Blind Tiger by Sandra Brown
She planned and prepared to follow him at a moment’s notice the next time he slipped out the back door.
The night arrived. When she heard the back door closing behind him, she hurried downstairs and watched him from the kitchen window as he climbed into his truck and drove away.
She rushed outside, frantically cranked up her car, and, miraculously, it started the first time. She followed the taillights of Irv’s truck, never getting too close. He had repaired the faulty headlight, so she didn’t have to worry about a winking one giving her away.
Once he cleared the streets of town, he took the familiar highway that led to the shack. Maybe he simply missed his solitude and came out here to be alone. But when they reached the drive leading up to the old place, he drove on past.
The farther they got from town, the more uneasy Laurel became. Where on earth was he going?
When he turned off the highway, Laurel dropped farther back and switched off her headlights before carefully taking the same turn. But her ploy didn’t work. She topped a rise, and, there in the middle of the road, was Irv’s truck. He was standing in front of the tailgate with his hands on his hips. She pulled to a stop.
He walked up to her car, scowling. “Did you think I wouldn’t notice I was being followed?”
“Where are you going?”
“Dammit, Laurel!”
“Where are you going?”
He stewed, cursed under his breath, then said, “You want to know so bad? Come on then.”

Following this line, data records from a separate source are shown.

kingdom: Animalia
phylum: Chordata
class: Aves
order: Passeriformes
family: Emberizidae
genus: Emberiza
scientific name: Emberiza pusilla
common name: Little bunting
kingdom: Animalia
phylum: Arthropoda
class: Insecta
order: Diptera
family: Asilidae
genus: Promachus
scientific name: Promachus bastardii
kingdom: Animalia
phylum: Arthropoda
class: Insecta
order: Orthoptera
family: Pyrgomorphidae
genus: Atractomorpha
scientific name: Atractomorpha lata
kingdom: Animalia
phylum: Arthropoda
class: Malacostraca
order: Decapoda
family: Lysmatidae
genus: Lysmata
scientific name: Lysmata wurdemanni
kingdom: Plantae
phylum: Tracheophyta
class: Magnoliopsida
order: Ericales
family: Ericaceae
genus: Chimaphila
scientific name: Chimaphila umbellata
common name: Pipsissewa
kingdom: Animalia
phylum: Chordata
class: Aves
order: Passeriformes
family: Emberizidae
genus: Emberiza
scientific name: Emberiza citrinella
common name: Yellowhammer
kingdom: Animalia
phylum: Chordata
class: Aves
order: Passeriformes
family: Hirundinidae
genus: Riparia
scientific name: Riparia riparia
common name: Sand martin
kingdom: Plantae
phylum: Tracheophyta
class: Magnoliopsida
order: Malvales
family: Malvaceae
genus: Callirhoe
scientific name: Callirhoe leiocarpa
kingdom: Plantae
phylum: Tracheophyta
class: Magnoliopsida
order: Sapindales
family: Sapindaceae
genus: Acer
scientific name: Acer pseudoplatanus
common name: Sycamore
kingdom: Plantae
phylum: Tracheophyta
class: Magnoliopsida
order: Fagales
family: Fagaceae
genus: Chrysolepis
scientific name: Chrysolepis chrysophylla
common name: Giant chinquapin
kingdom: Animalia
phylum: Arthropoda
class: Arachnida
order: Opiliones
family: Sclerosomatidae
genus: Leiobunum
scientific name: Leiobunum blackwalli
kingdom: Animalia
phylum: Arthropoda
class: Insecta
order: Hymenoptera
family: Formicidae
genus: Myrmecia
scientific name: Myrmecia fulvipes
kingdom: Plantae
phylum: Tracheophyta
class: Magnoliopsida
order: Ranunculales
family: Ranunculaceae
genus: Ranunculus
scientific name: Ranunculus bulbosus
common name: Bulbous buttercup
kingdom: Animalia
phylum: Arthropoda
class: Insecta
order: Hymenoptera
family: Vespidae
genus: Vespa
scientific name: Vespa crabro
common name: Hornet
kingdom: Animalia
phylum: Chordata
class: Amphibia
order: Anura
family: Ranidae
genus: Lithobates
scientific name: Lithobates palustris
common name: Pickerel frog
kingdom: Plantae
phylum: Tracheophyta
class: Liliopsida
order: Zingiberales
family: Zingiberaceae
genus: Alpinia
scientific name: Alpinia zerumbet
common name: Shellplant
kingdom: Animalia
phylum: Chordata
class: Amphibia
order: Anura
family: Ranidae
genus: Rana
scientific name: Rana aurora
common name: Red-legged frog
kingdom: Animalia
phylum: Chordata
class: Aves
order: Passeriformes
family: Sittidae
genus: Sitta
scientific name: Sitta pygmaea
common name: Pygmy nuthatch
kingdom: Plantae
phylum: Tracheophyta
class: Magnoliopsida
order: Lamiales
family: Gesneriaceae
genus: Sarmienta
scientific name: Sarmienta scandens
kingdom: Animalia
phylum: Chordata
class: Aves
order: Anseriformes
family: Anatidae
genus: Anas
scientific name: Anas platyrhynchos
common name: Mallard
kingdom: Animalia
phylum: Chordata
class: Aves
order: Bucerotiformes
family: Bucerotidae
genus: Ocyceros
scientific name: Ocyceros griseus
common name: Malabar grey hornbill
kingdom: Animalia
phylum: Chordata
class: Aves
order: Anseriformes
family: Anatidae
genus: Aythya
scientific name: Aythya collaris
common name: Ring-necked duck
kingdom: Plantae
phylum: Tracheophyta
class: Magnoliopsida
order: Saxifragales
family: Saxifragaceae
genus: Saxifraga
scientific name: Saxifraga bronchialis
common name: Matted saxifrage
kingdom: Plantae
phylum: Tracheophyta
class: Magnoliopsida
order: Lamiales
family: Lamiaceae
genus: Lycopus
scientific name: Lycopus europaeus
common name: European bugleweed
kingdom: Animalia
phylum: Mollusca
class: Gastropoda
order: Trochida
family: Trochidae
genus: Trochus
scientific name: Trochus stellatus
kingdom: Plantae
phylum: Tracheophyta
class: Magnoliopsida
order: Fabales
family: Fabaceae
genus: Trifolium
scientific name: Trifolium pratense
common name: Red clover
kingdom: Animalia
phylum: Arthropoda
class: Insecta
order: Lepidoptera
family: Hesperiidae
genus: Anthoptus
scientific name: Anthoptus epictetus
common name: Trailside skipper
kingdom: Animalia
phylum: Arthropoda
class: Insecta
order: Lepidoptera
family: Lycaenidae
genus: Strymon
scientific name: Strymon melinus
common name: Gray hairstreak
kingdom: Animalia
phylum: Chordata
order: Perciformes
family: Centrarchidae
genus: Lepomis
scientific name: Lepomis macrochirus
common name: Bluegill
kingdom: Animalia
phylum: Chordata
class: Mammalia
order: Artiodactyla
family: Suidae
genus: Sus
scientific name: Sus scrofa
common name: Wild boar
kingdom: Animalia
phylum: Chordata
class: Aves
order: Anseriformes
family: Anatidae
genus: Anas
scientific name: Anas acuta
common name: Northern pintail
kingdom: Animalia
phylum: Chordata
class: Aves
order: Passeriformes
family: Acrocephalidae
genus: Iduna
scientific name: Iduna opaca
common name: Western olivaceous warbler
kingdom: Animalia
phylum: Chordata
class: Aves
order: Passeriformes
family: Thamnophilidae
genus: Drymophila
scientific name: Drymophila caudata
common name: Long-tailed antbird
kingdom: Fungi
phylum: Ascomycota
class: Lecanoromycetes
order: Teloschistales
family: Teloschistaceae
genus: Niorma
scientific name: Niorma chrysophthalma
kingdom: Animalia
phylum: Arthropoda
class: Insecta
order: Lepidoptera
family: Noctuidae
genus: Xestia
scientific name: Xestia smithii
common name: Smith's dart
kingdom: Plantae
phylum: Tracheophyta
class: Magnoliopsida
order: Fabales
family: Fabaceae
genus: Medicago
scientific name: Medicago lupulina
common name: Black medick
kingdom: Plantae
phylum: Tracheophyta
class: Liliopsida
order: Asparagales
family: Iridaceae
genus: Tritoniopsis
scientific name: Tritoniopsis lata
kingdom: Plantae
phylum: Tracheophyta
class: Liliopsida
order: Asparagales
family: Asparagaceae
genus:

He stalked lopsidedly back to his truck, climbed in, and pushed it into low gear. After a couple of miles, he turned onto another road, narrower and more rutted than the previous one. It wound its way between the hills. As they rounded a curve, Laurel saw flickering firelight ahead.
Irv pulled his truck off the road and drove cross-country toward the fire. The old truck jounced over the rugged ground, its headlight beams eerily bouncing off stands of cedar trees and rock formations. Laurel, with her teeth clenched to keep them from being jarred loose, followed and pulled up behind him when he braked and killed his engine.
He got out of his truck and waited as she picked her way over the rocky ground to join him. He extended his arms from his sides. “Well? Satisfied?”
She looked beyond him at the glow of the fire. “You camp out here?”
“Damn, girl. Wha’d’ya think? I’m making whiskey.”
Twenty-One
Muttering imprecations, Irv turned and led her toward the contraption being attended by a man she’d never seen before. As Irv and she approached, he stayed where he was, but stopped what he’d been doing and gaped at the two of them, slack-jawed.
He was holding onto a long stick that extended out of a pear-shaped metal vat, the rounded bottom of which was nestled in the center of a manmade stone pit. An opening had been left in the pit’s base in order to stoke and fuel the fire smoldering inside it. The fire’s smoke drifted out of a flue on the back side of the pit and curled up the face of a limestone outcropping, which formed a natural backdrop for the still, which seemed to Laurel to have been haphazardly engineered.
“Meet Mr. Earnest Sawyer,” Irv said. “Ernie, this is my nosy daughter-in-law, Laurel.”
The other man let go of the stick and doffed the brim of his newsboy’s cap. “Ma’am. I’ve heard a lot about you.”
“Me and Ernie worked together on the railroad,” Irv said. “Known and trusted each other for years. He’s from Kentucky. Knows everything there is to know about making corn liquor. So, when I retired, Ernie said to hell with the railroad and quit, too. We partnered up—”
“This is why you’ve been sneaking out at night?”
“You thought I was seeing a woman, didn’t you?”
“You’re making moonshine?”
“Good moonshine.”
“It’s illegal!” Her voice echoed off the surrounding hills, making both men cringe.
“Pipe down,” Irv said. “Sound carries out here. And, yes, it’s illegal, but it’s a living. A damn good one. How do you think I’m affording that rent house?”
She was presently too flabbergasted to cite the past due bills. She took in her immediate surroundings, which, by all indications, was a permanent encampment. In addition to the components of the whiskey-making apparatus, a tent had been erected at the edge of the clearing. It was dark in color and camouflaged by cedar boughs.
She took a closer look at Ernie Sawyer. He was as thin as a string bean; his overalls hung straight from the shoulder straps, seeming to touch him nowhere else. He wasn’t nearly as young as she, but not nearly as old as Irv. He was watching her with misgiving.
“You stay out here in the tent, Mr. Sawyer?”
“Yes, ma’am.”
“All the time?”
“Mostly, yes, ma’am. Always when we’re doing runs.”
Laurel looked to Irv for clarification.
“A run is the process that starts with cooking the mash and ends with a jug of distilled whiskey. Ernie oversees the making of, I distribute. We split the revenue fifty-fifty.”
The pride with which he spoke left Laurel at a loss for words. Resuming her survey of the area, she noticed a number of metal barrels lined up. “What’s in those?”
“Mash. Fermenting till it’s ready to cook.”